As an established insurance agent in my town, I was interviewed today for an article for the Victoria Advocate on the subject of Wind and Flood insurance.
Hurricane Alex (currently still a Tropical Storm) is entering the Gulf, so it and its affects are all the news that is worthy of print right now. Obviously, trying to discuss and convey an understanding about complex insurance contracts, their underwriting guidelines, legislative policy abuse, the affect of weather... you get the picture -- it just becomes a mess in the interpretation. So I thought I would set a little bit of it straight.
The biggest gaff, is that Flood Insurance does not cease to be available whenever a storm enters the gulf. What is true however, is that its purchase won't alleviate the damage pending from that particular storm because flood insurance has a 30 day waiting period, except when purchased as required by law when closing on a new home with a mortgagee. Secondly, it is true that the legislature has played political ping-pong again with this critically needed federal program, and again failed to extend it past its most recent moratorium last month. So nobody can purchase it for the time being.

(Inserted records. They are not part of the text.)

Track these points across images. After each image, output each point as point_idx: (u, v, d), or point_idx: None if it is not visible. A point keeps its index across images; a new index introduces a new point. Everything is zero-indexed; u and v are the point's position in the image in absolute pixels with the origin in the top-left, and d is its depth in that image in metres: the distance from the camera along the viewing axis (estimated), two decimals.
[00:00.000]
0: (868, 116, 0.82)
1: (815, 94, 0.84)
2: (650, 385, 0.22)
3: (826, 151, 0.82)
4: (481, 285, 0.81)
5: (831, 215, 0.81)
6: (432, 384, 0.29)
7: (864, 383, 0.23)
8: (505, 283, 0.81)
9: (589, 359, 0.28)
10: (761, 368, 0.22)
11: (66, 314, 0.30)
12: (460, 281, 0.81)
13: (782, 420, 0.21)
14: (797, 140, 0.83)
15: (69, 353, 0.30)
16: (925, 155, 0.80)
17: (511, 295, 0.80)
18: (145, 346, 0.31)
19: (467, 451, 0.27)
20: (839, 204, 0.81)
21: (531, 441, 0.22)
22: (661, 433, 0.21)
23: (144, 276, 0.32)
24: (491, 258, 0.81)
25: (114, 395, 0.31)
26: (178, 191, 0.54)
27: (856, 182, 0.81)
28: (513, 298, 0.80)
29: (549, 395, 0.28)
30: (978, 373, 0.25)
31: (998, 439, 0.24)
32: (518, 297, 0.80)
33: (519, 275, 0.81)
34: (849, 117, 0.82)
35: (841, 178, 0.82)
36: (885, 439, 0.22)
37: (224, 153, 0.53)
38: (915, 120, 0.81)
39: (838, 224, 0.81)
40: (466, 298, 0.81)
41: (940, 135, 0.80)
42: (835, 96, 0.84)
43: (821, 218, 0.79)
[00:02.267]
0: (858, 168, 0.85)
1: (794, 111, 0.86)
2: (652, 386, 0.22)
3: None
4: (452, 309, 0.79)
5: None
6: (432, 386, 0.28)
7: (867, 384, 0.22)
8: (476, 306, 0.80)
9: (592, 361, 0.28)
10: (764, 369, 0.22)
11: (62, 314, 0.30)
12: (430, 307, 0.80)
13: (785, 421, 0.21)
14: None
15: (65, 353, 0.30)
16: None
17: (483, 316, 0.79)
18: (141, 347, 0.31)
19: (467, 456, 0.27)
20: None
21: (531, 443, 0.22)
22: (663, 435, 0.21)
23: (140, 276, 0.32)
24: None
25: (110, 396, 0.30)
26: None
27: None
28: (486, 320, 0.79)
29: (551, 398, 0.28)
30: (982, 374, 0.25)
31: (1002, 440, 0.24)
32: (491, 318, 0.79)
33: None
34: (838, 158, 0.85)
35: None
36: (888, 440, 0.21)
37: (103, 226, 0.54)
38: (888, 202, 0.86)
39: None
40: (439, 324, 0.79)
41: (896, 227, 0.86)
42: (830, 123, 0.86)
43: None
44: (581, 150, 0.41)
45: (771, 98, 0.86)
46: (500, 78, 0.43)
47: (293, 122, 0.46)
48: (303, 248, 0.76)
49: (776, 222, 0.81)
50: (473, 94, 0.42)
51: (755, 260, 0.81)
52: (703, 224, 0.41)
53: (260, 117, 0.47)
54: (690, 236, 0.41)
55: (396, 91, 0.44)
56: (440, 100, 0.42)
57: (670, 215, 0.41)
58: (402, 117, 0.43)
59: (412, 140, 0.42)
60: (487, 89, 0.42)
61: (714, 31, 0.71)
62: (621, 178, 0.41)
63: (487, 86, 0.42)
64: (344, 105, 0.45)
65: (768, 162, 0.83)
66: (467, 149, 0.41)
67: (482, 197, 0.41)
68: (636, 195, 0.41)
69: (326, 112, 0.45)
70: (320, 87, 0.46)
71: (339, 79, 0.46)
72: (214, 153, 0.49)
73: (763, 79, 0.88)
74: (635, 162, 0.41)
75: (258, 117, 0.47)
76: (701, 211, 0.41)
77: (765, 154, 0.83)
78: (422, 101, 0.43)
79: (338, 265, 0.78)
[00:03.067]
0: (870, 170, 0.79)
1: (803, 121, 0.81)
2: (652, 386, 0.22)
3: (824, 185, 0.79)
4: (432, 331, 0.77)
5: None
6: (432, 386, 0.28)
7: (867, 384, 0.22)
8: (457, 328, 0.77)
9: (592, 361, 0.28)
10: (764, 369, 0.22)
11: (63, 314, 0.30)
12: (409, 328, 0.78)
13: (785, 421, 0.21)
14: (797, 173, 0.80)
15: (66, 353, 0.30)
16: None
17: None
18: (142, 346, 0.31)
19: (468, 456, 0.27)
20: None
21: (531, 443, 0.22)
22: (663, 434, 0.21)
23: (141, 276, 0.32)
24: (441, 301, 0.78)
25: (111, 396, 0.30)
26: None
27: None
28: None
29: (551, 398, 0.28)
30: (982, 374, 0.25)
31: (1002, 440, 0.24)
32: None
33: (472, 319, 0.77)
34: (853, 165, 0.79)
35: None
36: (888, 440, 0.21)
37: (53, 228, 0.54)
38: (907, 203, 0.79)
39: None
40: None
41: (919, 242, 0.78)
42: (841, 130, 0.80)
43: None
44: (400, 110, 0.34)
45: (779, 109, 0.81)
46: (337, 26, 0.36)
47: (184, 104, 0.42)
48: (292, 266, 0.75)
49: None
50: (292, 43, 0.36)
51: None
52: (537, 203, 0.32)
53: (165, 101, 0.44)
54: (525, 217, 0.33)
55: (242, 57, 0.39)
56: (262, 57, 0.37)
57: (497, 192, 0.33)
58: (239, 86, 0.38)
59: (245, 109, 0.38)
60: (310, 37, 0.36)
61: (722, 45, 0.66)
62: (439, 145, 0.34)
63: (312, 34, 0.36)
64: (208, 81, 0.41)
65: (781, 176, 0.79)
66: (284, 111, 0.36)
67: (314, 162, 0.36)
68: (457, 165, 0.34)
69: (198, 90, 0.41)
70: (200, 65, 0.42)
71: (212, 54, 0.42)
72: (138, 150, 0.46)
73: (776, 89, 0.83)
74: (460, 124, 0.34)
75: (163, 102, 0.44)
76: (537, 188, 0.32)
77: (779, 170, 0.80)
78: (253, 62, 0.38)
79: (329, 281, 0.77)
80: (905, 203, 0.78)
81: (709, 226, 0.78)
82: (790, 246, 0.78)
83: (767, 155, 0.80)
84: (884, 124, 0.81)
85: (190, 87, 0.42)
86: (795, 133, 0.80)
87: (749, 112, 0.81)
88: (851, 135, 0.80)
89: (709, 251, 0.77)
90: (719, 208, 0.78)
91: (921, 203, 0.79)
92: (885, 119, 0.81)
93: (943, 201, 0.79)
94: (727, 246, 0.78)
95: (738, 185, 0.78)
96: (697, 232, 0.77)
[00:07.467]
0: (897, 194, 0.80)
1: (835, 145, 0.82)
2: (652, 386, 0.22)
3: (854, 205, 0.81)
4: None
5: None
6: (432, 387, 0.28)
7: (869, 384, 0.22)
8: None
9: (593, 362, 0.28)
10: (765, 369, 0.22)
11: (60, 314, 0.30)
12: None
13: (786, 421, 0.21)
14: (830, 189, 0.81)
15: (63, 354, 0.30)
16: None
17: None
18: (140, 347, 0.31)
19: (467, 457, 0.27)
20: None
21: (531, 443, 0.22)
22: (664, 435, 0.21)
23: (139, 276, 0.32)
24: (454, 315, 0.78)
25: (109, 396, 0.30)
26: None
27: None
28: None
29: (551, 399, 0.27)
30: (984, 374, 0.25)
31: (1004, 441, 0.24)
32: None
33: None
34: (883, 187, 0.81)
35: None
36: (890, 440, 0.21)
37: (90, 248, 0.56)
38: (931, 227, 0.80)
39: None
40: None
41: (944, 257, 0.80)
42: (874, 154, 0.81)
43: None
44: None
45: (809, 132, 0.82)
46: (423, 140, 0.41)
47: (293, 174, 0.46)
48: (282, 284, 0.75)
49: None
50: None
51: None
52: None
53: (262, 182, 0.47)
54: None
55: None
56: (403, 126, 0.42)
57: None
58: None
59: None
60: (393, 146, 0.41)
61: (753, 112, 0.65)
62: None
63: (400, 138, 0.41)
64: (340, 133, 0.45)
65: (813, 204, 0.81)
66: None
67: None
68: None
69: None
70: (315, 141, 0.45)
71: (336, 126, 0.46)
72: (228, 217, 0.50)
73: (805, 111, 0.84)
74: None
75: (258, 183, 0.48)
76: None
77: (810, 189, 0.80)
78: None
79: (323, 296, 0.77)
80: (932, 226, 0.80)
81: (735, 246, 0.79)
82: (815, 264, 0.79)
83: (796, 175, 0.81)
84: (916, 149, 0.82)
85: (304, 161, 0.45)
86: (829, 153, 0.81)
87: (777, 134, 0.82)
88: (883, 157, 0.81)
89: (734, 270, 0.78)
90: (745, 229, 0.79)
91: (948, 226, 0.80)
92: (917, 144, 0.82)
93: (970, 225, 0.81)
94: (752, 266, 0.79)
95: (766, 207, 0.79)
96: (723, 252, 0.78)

Concurrent to this, the other happenstance is that casualty insurance ceases to be available generally in coastal counties of Texas, (and I believe the other coastal regions, because a tropical storm is encroaching on its coast. Whenever a tropical storm enters the gulf, or for many carriers, once it has simply passed North of 20 degrees and West of 80 degrees, they cease to offer new or additional coverage until its effects have passed inland. This is not only true of dwellings but even for autos and other lines of coverage.
So it provides for a bit of panic with last minute attempts to secure coverage on the part of some would-be opportunists or procrastinators. Either way, they are out of luck.
Since I hate getting mis-quoted, I don't know why I willingly try to be interviewed. Like so many issues in the news, whatever the medium, you can find the issue being misconstrued, or worse, misrepresented with unnecessary bias. The more complicated the issue being discussed... well you know how that goes. I just like to try to help educating the public whenever possible.